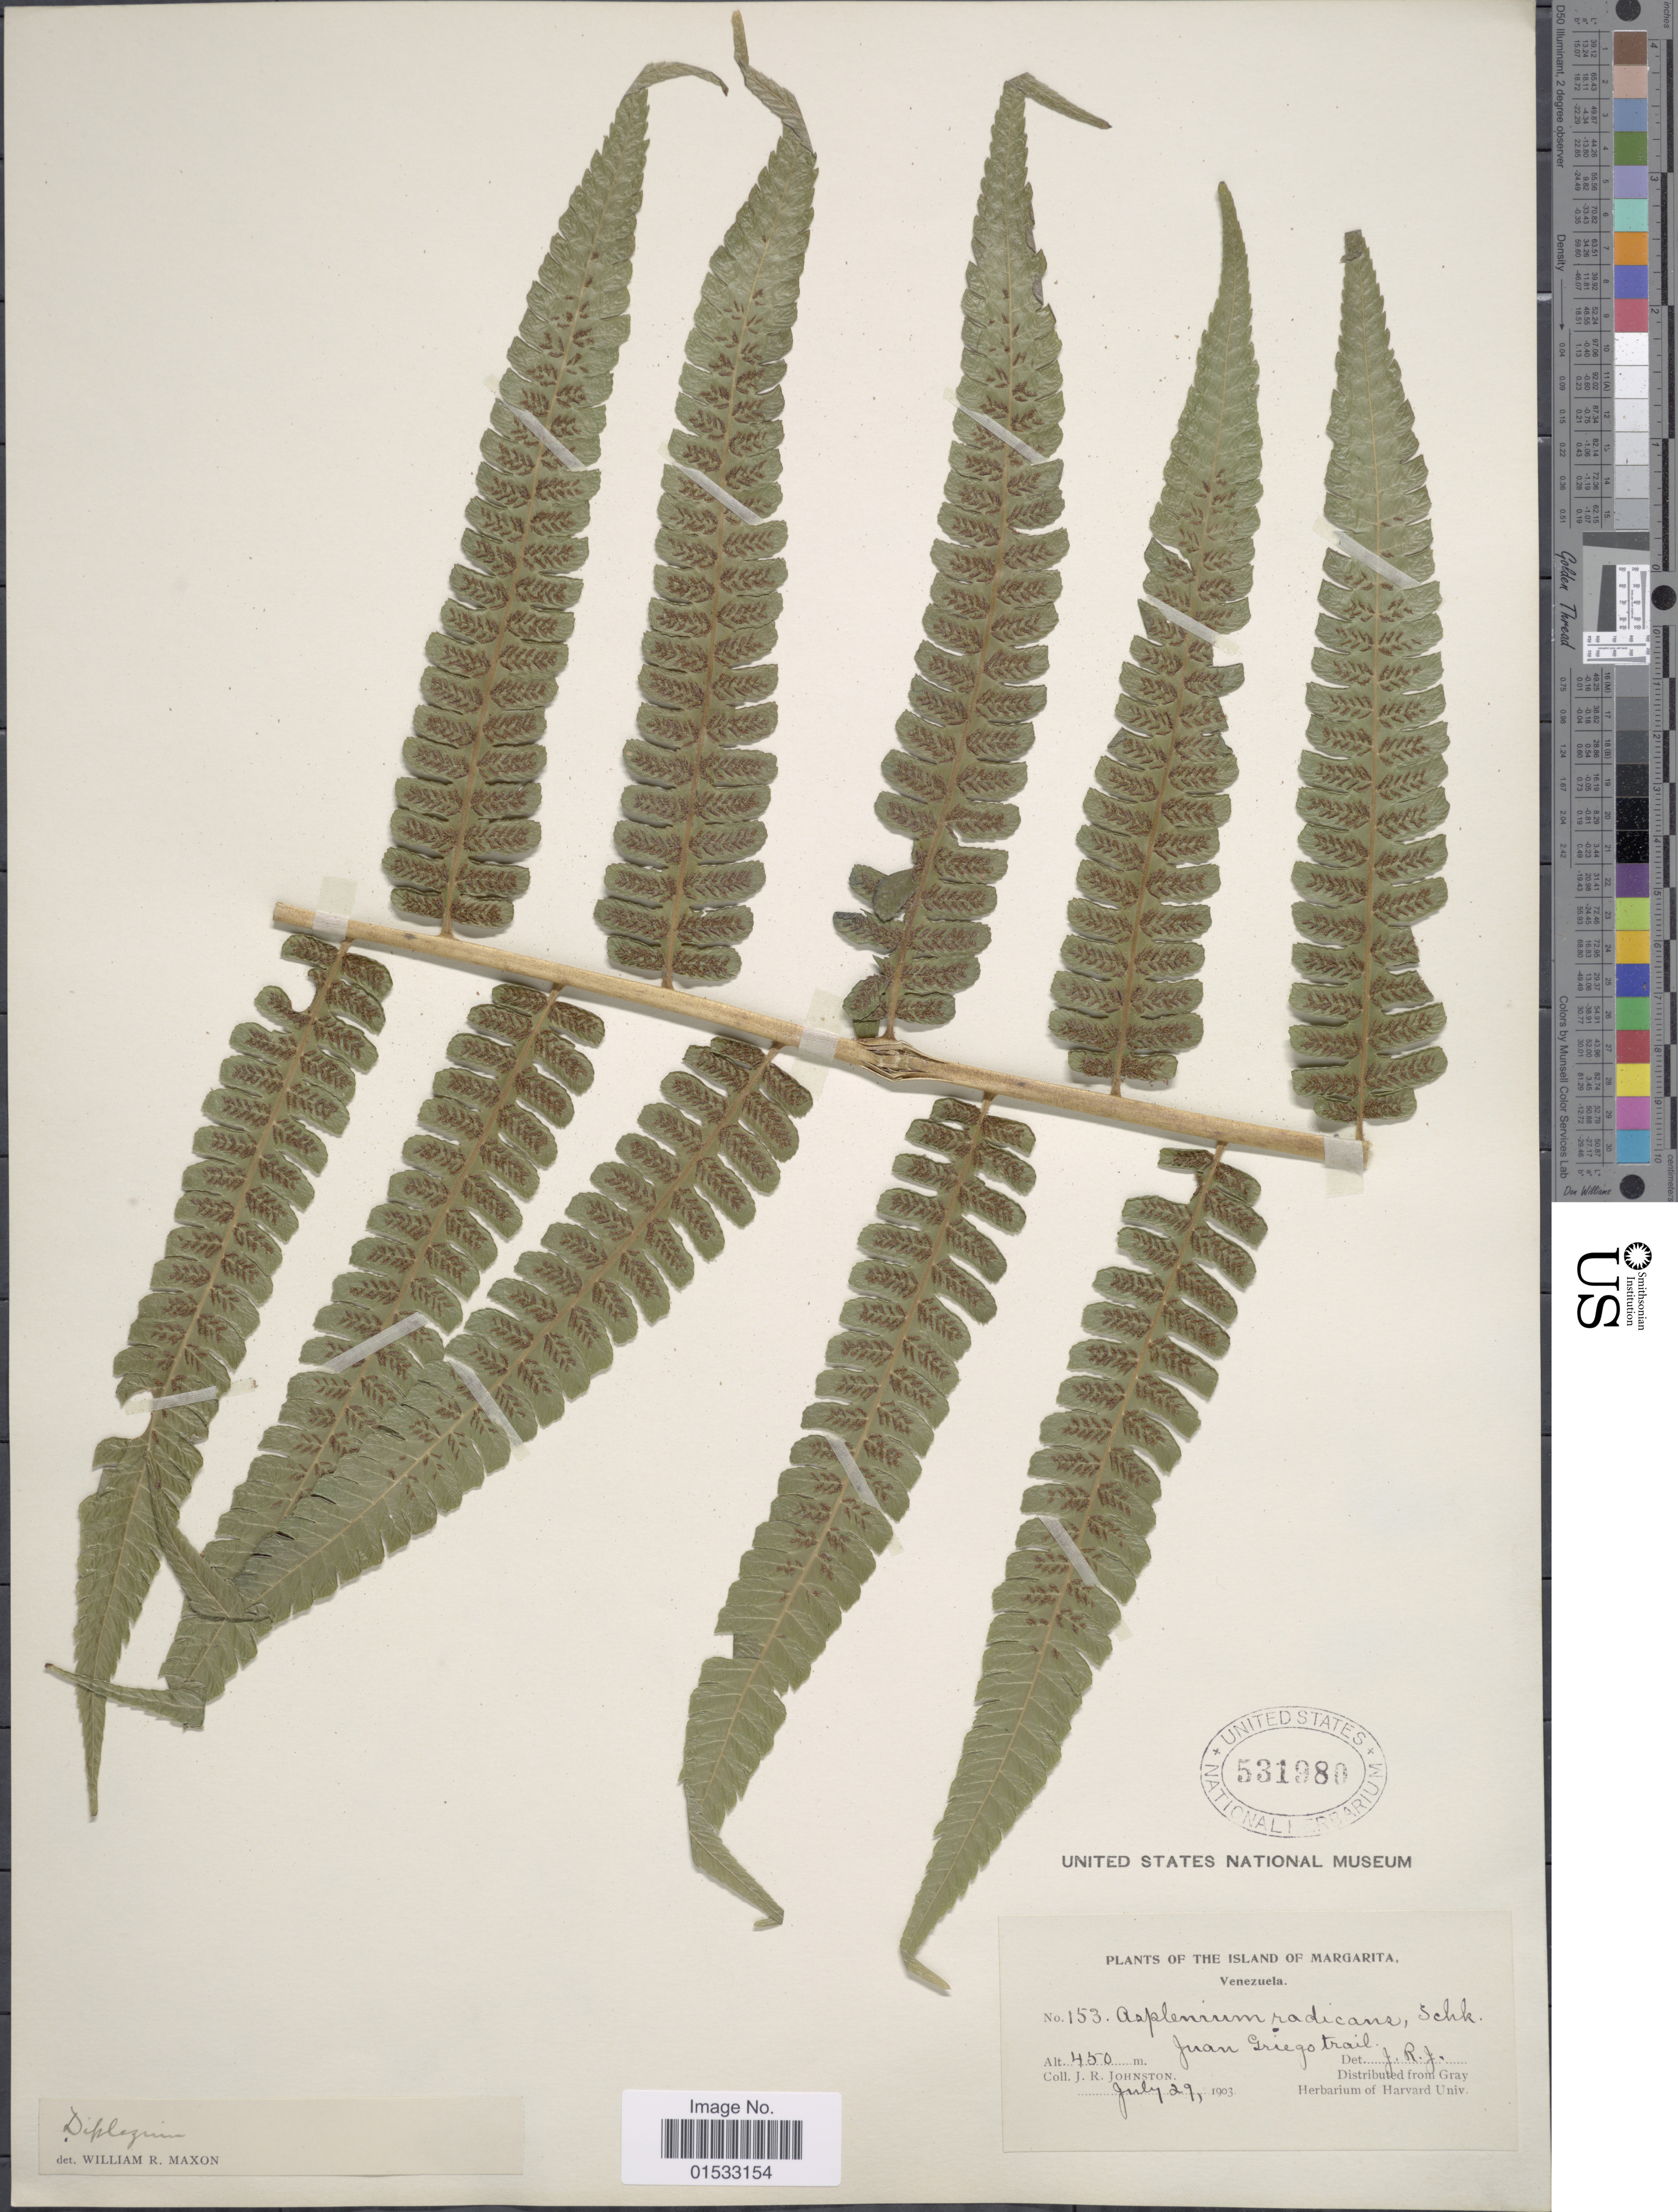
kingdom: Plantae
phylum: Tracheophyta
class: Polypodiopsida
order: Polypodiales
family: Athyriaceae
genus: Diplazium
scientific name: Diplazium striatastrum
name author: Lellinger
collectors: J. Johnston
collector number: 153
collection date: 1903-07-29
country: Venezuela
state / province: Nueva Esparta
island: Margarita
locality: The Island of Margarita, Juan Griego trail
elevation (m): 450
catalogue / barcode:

▶ _WHAT YOU ARE ASKED TO DO_: Reproduce every line of the entries above verbatim, omitting the pictures.

▶ _SOLUTION TO THE EXERCISE_:
kingdom: Plantae
phylum: Tracheophyta
class: Polypodiopsida
order: Polypodiales
family: Athyriaceae
genus: Diplazium
scientific name: Diplazium striatastrum
name author: Lellinger
collectors: J. Johnston
collector number: 153
collection date: 1903-07-29
country: Venezuela
state / province: Nueva Esparta
island: Margarita
locality: The Island of Margarita, Juan Griego trail
elevation (m): 450
catalogue / barcode:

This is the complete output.